Daarnaast speelt volgens Bert Meintser van het ASW dat verschillende corporaties de Amsterdamse kaderafspraken anders interpreteren. Zo is afgesproken dat 75 procent van de vrijkomende sociale huurwoningen onder de hoogste aftoppingsgrens wordt verhuurd. Stadsvernieuwingsurgenten met een inkomen tot de huurtoeslaggrens vallen daar onder. Eigen Haard, dat het middengebied van de Kolenkitbuurt vernieuwt door sloop-nieuwbouw, zou de huurders die naar de nieuwbouw willen verhuizen niet als stadsvernieuwingsurgent zien.

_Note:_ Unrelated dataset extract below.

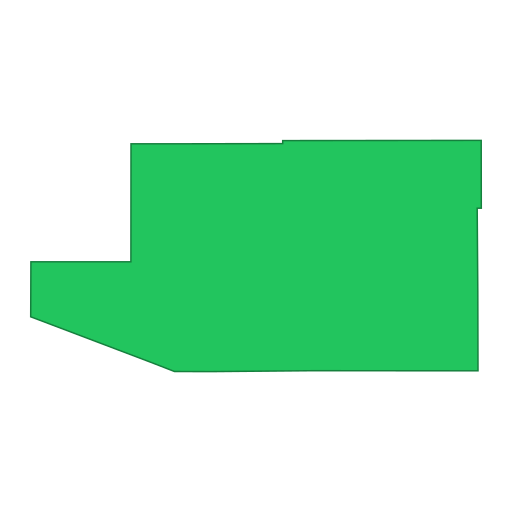 Santa Cruz, Arizona, United States of America (orthographic projection)
{"feature_id": "52423323B1252961664996", "entity_name": "Santa Cruz", "entity_type": "district", "adm_level": 2, "iso_a3": "USA", "parent_name": "United States of America", "parent_adm1": "Arizona", "projection": "orthographic", "projection_center": [-110.91, 31.532], "detail": "fine", "context": "isolated", "style": "filled", "palette": "green", "viewbox_px": 512, "rotation_deg": 0, "n_neighbors": 0, "source": "geoboundaries", "source_scale": "gbopen_adm2", "svg_char_len": 333}
<svg xmlns="http://www.w3.org/2000/svg" viewBox="0 0 512 512"><path d="M30.7,316.8L149.5,361.8L174.5,371.5L211.2,371.6L312.5,370.7L478.0,370.8L477.8,292.0L477.2,208.2L481.3,208.2L481.2,140.4L282.7,140.6L282.7,143.6L183.1,143.8L131.0,143.8L130.9,261.8L30.9,261.8L30.7,316.8Z" fill="#22c55e" stroke="#15803d" stroke-width="1.5"/></svg>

Volgens Wim de Waard van Eigen Haard is dat niet het geval. “Maar in principe toppen wij de huren in de nieuwbouw niet af. Uiteindelijk hebben we in dit geval wel een uitzondering gemaakt voor grote gezinnen door hen een passende huurprijs aan te bieden. Dat kunnen we doen met de 5-procentbuffer, de ruimte die we van het Rijk hebben. En we doen dat omdat deze groep nauwelijks alternatieven in bestaande bouw heeft.” Dat neemt niet weg dat andere corporaties een andere lijn volgen. Volgens Jeroen Rous gaan de corporaties met elkaar in overleg en is het de bedoeling op één lijn te komen.
WoningNet
Overigens gaan de Amsterdamse woningcorporaties ook verschillend om met het aanbieden van sociale huurwoningen op WoningNet. Sommige corporaties hanteren één vaste huurprijs, andere corporaties in sommige gevallen twee huurprijzen voor verschillende inkomensgroepen en de Alliantie zelfs drie. Jennifer Buijnink, senior adviseur strategie en beleid bij de Alliantie: “Wij bepalen al drie jaar de huurprijs na toetsing van het inkomen. In die periode hebben we voldoende ervaring opgebouwd om een goede inschatting te maken van onze huurinkomsten. Hoewel de grenzen die het Rijk nu stelt anders zijn dan die wij daarvoor hadden, maken we wel gebruik van eerdere ervaring. Wij hanteren nu drie huurprijzen op basis van de inkomensgrenzen van het Rijk en de gezinssamenstelling. Op die manier houden we het aanbod voor alle inkomensgroepen op peil en is iedere woning voor elk huishouden betaalbaar. En hoewel je nooit exact weet wie waar op reageert en wie met welk inkomen uiteindelijk een woning krijgt, kunnen we dat redelijk inschatten en onze exploitatie daarop aanpassen.”
Volgens de nieuwe Woningwet moeten corporaties hun huurders woningen toewijzen met een huur die past bij hun inkomen. Daarvoor zijn als grenswaarden gekozen de inkomensgrenzen voor de huurtoeslag en de aftoppingsgrenzen (zie tabel).